TMS @ 1/27/2009 1:05 PM
http://www.nypost.com/seven/01272009/spo...
BOWA: TEAMMATE SHOTS AT ALEX ALL IN FUN
By MARK HALE
PAL JOEY: Joe Torre (left) and Alex Rodriguez are buddy-buddy in spring training in 2007 - though Torre's new book seems to paint a picture of an un popular A-Rod.
PAL JOEY: Joe Torre (left) and Alex Rodriguez are buddy-buddy in spring training in 2007 - though Torre's new book seems to paint a picture of an un popular A-Rod.
Last updated: 9:26 am
January 27, 2009
Posted: 1:44 am
January 27, 2009
Alex Rodriguez may have been referred to as "A-Fraud," but it was in jest, says former Yankee coach Larry Bowa.
In Joe Torre's latest book, "The Yankee Years," it's reported that Yankee players referred to A-Rod as "A-Fraud."
But yesterday, Bowa - Torre's third-base coach with the Dodgers who filled the same role with the Yankees New York Yankees in 2006-07 - told The Post that former Yankee bullpen catcher and batting-practice pitcher Mike Borzello, a good friend of A-Rod, used to joke around with the star player by sometimes referring to him as "A-Fraud."
Bowa, though, was adamant that it was always done as a joke, simply from one of A-Rod's friends. Never, Bowa said, was it done with malice.
"I have never heard players say it," Bowa said.
"When Alex walked in, [Borzello would] go, 'What do you got today?' "
If Rodriguez felt good, he was referred to as A-Rod. If not, it might be A-Fraud, Bowa said.
He added it might even depend on the opponent - that if, say, Toronto's Roy Halladay was on the mound, the joke might have been, "We might have a little A-Fraud today."
"It wasn't a malicious thing," Bowa stressed. "It was when you stretch and guys joke around with each other. It wasn't malicious at all."
On a conference call yesterday, Yankee pitcher Andy Pettitte said he didn't hear players referring to Rodriguez as "A-Fraud," either. In fact, the veteran lefty said, he had "never one time heard of the term 'A-Fraud' until I saw it rolling on the TV" once news broke about Torre's book.
"I have not heard one word and have never heard that term used before, and Alex is a very good friend of mine," Pettitte said.
Added Johnny Damon yesterday, "We never called him that, not us."
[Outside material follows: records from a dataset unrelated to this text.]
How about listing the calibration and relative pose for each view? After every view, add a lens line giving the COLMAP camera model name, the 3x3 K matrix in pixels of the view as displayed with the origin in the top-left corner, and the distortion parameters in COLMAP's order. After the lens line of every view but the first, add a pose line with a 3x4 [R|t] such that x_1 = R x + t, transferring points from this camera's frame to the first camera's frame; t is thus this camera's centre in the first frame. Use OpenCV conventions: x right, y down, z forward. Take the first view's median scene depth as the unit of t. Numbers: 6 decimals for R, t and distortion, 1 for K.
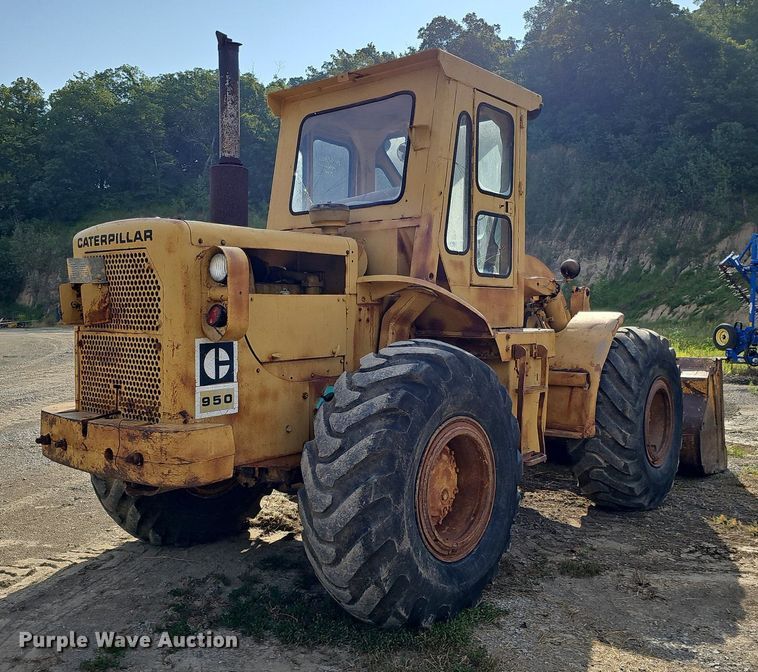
lens RADIAL K [[749.0, 0, 369.3], [0, 749.0, 325.2], [0, 0, 1]] dist [0.053723, 0.000000]
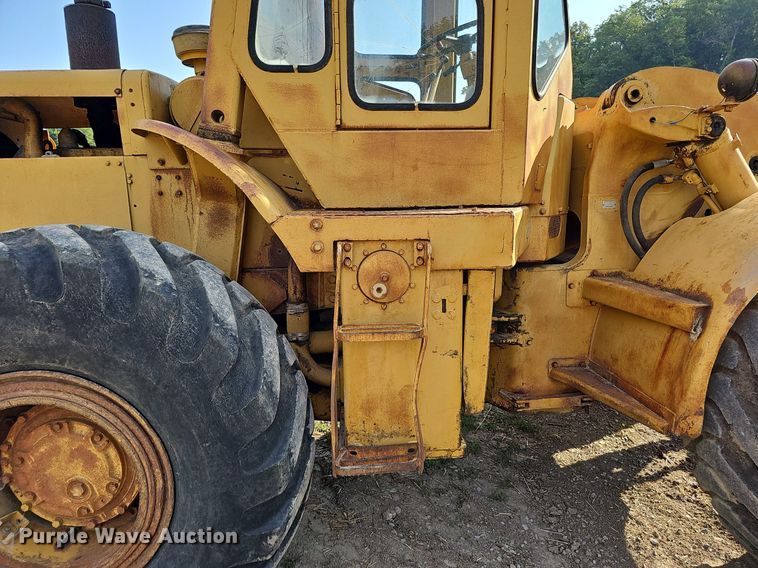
lens RADIAL K [[502.8, 0, 375.9], [0, 502.8, 288.8], [0, 0, 1]] dist [0.045616, -0.039477]
pose [[0.690425, 0.124955, -0.712530, 0.446178], [-0.001314, 0.985184, 0.171497, -0.000162], [0.723403, -0.117469, 0.680360, 0.765800]]
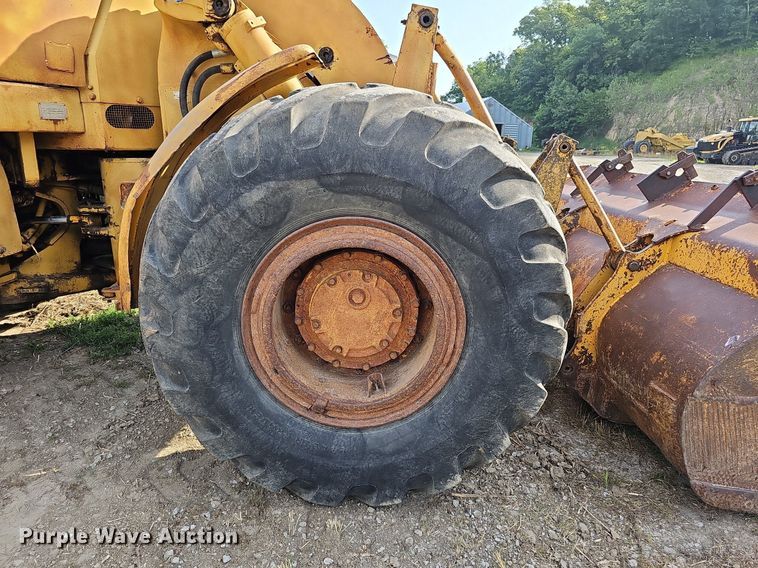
lens RADIAL K [[502.8, 0, 373.3], [0, 502.8, 287.1], [0, 0, 1]] dist [0.045616, -0.039477]
pose [[0.618862, 0.228381, -0.751566, 0.758873], [-0.033994, 0.963691, 0.264849, 0.044996], [0.784764, -0.138356, 0.604155, 1.097990]]
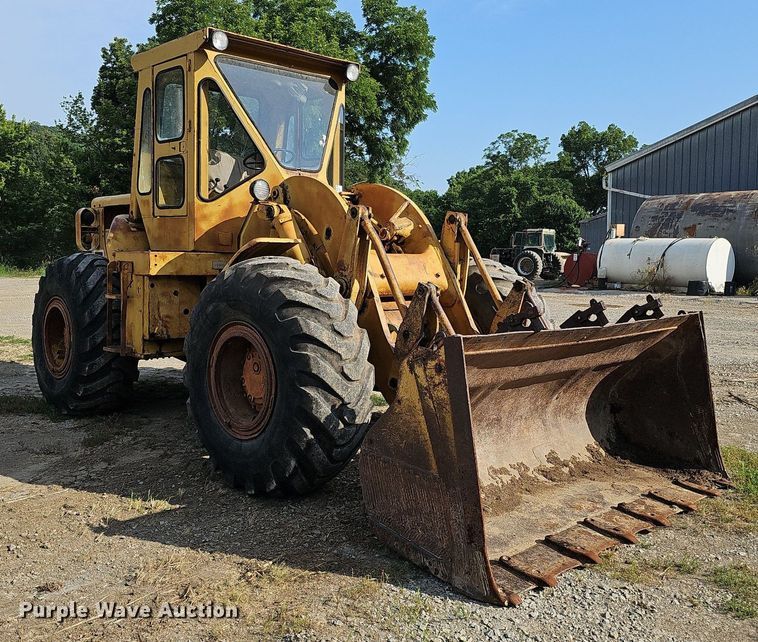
lens RADIAL K [[751.5, 0, 373.9], [0, 751.5, 299.1], [0, 0, 1]] dist [0.061779, 0.000000]
pose [[-0.123396, 0.060367, -0.990520, 1.439292], [-0.037138, 0.997168, 0.065399, -0.010788], [0.991662, 0.044856, -0.120804, 1.580732]]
Rodriguez's agent, Scott Boras, declined comment.
GM Brian Cashman speculated that perhaps this latest A-Rod situation could help things, rather than hurt them.
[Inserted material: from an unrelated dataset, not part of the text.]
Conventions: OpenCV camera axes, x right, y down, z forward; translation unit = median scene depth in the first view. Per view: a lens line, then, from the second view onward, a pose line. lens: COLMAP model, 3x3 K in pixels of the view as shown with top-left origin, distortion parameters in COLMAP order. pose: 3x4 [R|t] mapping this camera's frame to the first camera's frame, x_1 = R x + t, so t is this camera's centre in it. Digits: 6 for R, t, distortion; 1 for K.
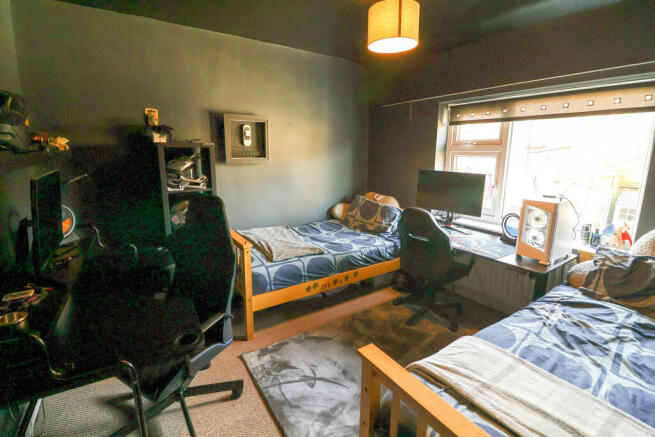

"I think we've gone through so much of the Alex stuff that, if anything, maybe this brings people closer together," he said on a conference call.
Cashman also said that when Pettitte, Mariano Rivera and Rodriguez all were free agents two offseasons ago, both Rivera and Pettitte told Cashman, "We need Alex."
"That was not asked for," Cashman said. "It was offered up. There's always going to be some controversy that surrounds this club, and the best thing to deal with it is [to] rally around each other the best you can if there's real feelings there."
Cashman also reiterated what he said on Sunday at the Baseball Writers' Association of America Dinner in Manhattan, after the GM had received a call from Torre on Sunday from Hawaii.
"I don't know what's coming out in this book, and I'm sure there are aspects that I might not necessarily agree with," Cashman said. "But I can just tell you I'm thankful for the time that Joe was here.
"I'm comfortable with my relationship and how we interacted throughout the entire process. And I appreciated his call from Hawaii, where he called me to lead me to believe that our relationship is strong. But I had not seen what is in this book, and I'll just leave it at that."